When Felipe Macias throws a disc, it looks so easy.
The recent Yale graduate, who was a star pitcher on the baseball team, has a short run-up while in his “backswing” and lets loose long, accurate toss after long accurate toss on the disc golf course at Holland Woods Middle School in Port Huron.
He’s played the course enough that, to him, every whole is treated as a par 3, ignoring the 4s and 5s on certain holes. Real par on the course is 33 for nine holes, for Macias it’s 27. On Friday, he shot a 25.
As it turns out, Macias is very good at disc golf.
I am not. And, to a lesser degree, neither is Wil Hunter, the 23-year-old from St. Clair who joined Macias and me for a morning round at one of the area’s four disc golf courses. In his defense, he’s never really played. In my defense, I’m not good at throwing things. I’m not sure if that’s a defense.
Disc golf is a really simple game — explaining it, anyway. You throw a disc — basically smaller Frisbees — with the goal of putting it in a basket. You count the number of throws it takes to put it in the basket, and that’s your score on a hole. There are different discs for different shots, basically like golf clubs. This didn’t matter much for me.
Par is determined by the length of the hole and the obstacles between it and the tee box. Just like real golf.
And just like real golf, everything looks real simple and easy until you actual try it for the first time.
The course at Holland Woods basically takes you around the perimeter of the school grounds, dipping into the woods for a few holes, and using the Black River canal as a water hazard on another. It’s free to play and is open in non-school hours — so any time after 3:30 p.m. during the school year, and any time while school is out.
The first hole gives you a really good idea of what you’re in for when playing disc golf, something I haven’t done since I was in college at Central Michigan, and even that was during my sophomore year (2001-02).

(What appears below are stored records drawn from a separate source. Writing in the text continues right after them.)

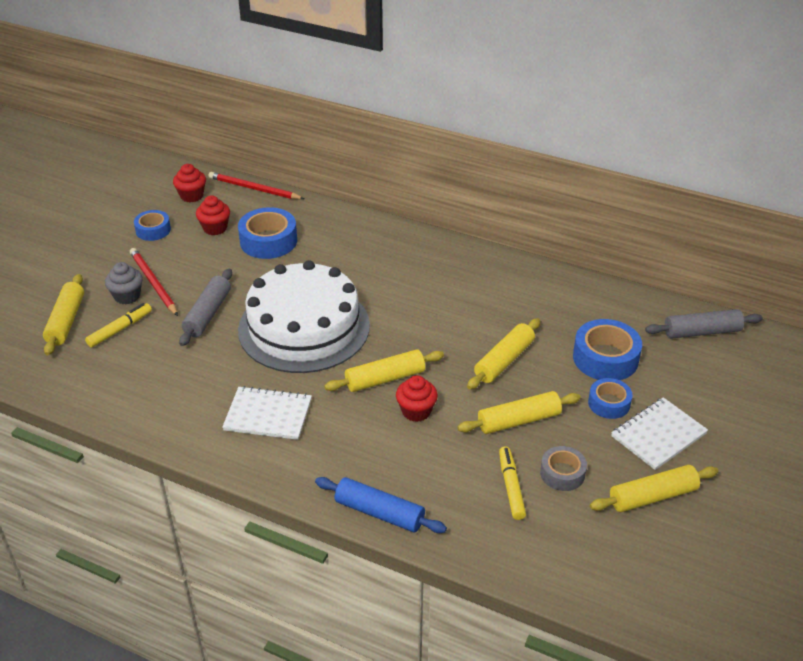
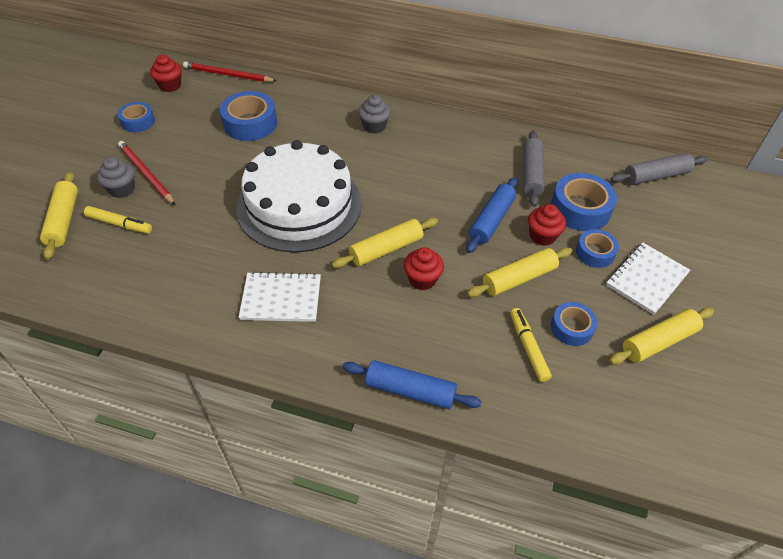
camera: 10 degrees left, 10 degrees up
(120, 329) = (119, 224): yellow marker -> yellow marker turned 75 degrees clockwise
(207, 314) = (204, 200): grey rolling pin -> grey rolling pin (531, 174)
(215, 228) = (197, 115): red cupcake -> red cupcake (542, 236)
(400, 254) = (374, 126): none -> grey cupcake
(504, 361) = (491, 220): yellow rolling pin -> blue rolling pin
(562, 473) = (571, 328): grey tape -> blue tape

The basket is clearly visible and looks plenty reachable. Of course, you’re throwing into a wooded area, so anything other than a dead straight or incredibly lucky toss will have you dealing with trees. Macias stepped up and threaded one right near the basket, and wound up with an easy 2. Hunter and I did not do that.
You know how bad golfers often slice to the right if they’re right handed? Well it turns out that bad disc golfers hook to the left if they’re right handed. Macias warned us of this, but there we were, off to the right, into the trees. We each bogeyed the opening hole that had looked so simple.
The next two holes included me literally striking the broadside of a barn that was nowhere near the hole, and falling down on a drive. Yes. I fell down. Throwing a Frisbee.
As our round wore on, Macias continued to wow us with his distance and accuracy, sinking a “field ace” on No. 5 by drilling a shot from about 100 feet away. Hunter started improving … sort of, and experimented with some different shots while pulling away from the worst of the bunch: me.
By the ninth hole, I had decided to go with the 90-year-old approach to golfing and just lightly threw my disc straight ahead as to avoid trouble. I was also avoiding slipping and falling again, and tearing every muscle in my shoulder.
I shot a 44. Hunter shot a 39 and hit me in the head when I decided it was best to stand between him and the basket to take a short video. Macias was kind enough to not laugh at us. Not for long stretches, anyway.
The website dgcoursereview.com lists Holland Woods, East China Park, Sage Creek in Memphis and Ira Park as the four local disc golf courses. Discs can be purchased at most sporting goods stores.
A round at Holland Woods would normally take about 20-30 minutes, Macias said. It took us about an hour, but we weren’t in any sort of rush, as we were the only ones on the course. I also threw the disc 44 times, so that adds some time to a round.